● **TASK GOAL**
Select each line in the records below that contains the word "established", matching case exactly, and copy those lines out.

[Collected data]
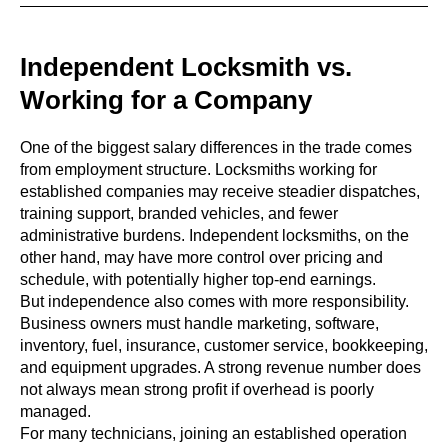
Independent Locksmith vs.
Working for a Company
One of the biggest salary differences in the trade comes
from employment structure. Locksmiths working for
established companies may receive steadier dispatches,
training support, branded vehicles, and fewer
administrative burdens. Independent locksmiths, on the
other hand, may have more control over pricing and
schedule, with potentially higher top-end earnings.
But independence also comes with more responsibility.
Business owners must handle marketing, software,
inventory, fuel, insurance, customer service, bookkeeping,
and equipment upgrades. A strong revenue number does
not always mean strong profit if overhead is poorly
managed.
For many technicians, joining an established operation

● **ANSWER FOR THIS EXERCISE**
established companies may receive steadier dispatches,
For many technicians, joining an established operation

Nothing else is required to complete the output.